Thank for the quick response. I see a slightly different set of options. Here are the steps I went through after deleting the 1099-R and then starting a new 1099-R for the rollover and normal distribution:
• Is this 1099-R for a contribution that your employer made to a Roth account? (No)
• Did you inherit the IRA? (No)
• What did you do with the money?
○ I moved the money to another retirement account
• Of the available options, I then chose:
○ I did a combination of rolling over, converting, or cashing out the money
• I entered the amount rolled over, and left the amount converted to a Roth IRA blank.
• Did I put this money in an HSA (No)
• Was the withdrawal due to a qualified disaster (No)
Form 1040 line 4a now shows the total amount, but line 4b shows zero for the taxable amount. It should show the normal distribution.
Any suggestions?
In your original post you stated that you converted part of the funds to a Roth IRA but stated in the follow-up post "left the amount converted to a Roth IRA blank". You need to enter the amount converted in this field.
If you made a combination of rolling over, converting, and cashing the distribution then you will have to enter an amount in the roll over field and an amount in the converted field. Any amount left is assumed to be cashed out.
Note, conversions are taxable unless you made nondeductible contributions to your Traditional IRA and have basis reported on Form 8606.
Thanks for the response. I have tried what you suggested, but the normal distribution is still not treated as taxable.
Maybe the problem will make more sense if I use some made up numbers:
Lets say the gross distribution (box 1) and taxable amount (box 2a) on my 1099-R are both $1,000. Of that, $500 was rolled over, $300 was a ROTH conversion, and the remaining $200 was a normal distribution. TurboTax allows me to designate the rollover and ROTH amounts. TurboTax says it will assume the $200 is taxable because is it neither a rollover or ROTH, but it doesn't do that. It only shows the $300 ROTH as taxable.

## Listed entries

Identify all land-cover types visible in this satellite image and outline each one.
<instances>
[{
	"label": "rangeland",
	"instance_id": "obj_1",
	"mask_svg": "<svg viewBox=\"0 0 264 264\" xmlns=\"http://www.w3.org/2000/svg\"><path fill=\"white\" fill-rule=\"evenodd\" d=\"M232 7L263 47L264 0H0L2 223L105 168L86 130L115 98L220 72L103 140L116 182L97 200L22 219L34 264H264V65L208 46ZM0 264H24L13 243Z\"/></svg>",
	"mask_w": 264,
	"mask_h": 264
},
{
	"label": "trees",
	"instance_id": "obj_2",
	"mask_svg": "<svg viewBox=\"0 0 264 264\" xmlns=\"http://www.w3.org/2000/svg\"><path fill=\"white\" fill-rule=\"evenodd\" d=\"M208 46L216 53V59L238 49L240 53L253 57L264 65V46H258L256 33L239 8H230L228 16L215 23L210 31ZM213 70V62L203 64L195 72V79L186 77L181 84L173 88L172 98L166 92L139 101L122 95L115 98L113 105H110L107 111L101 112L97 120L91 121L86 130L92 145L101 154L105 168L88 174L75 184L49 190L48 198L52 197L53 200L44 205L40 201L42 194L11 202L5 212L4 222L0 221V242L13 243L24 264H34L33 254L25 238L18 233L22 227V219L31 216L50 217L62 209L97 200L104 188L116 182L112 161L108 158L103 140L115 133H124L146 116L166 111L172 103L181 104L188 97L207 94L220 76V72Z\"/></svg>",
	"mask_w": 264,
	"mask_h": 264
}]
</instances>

## How to complete this task
Please extend the forum exchange about reporting a 1099-R split among a rollover, a Roth conversion and a normal distribution, picking up after its last sentence. You can set the listing aside; it plays no part here.

## Written response
When manually filling out the 1099-R, the "Refund Amount" changes as soon as I click the IRA/SEP/SIMPLE box. Once that is done, the total $1,000 gross distribution is treated as not-taxable. After filling out the 1099-R, Turbo Tax will continue to treat it as non-taxable even if I click on the box that says I "did something else with it (cashed out, etc.)". At that point all of it should be taxable. Any amount I designate as a ROTH conversion will be treated as taxable, but only that amount will be taxable.
I have tried importing the 1099-R, entering the amounts on one form, and as two 1099-R forms (per the TurboTax pop-up and DavidD66's advice). I have not overridden any entries. To see if maybe I have a corrupted file, I have deleted the 1099-R, saved the TurboTax file, rebooted, and tried again. Still the same problem.
You can make three separate entries. One for the rollover, one for the conversion and one as a normal distribution. As long as the gross distribution amount equals the total reported on your 1099-R form, you will be OK.
I finally figured it out.
• Go to View > Forms > 1040/1040SR Wks.
• Right click on the taxable amount in line 4b and go to data source.
• Line 2 Amount rolled over was incorrect. When I manually entered the correct amount, everything worked.
This was an insanely frustrating problem.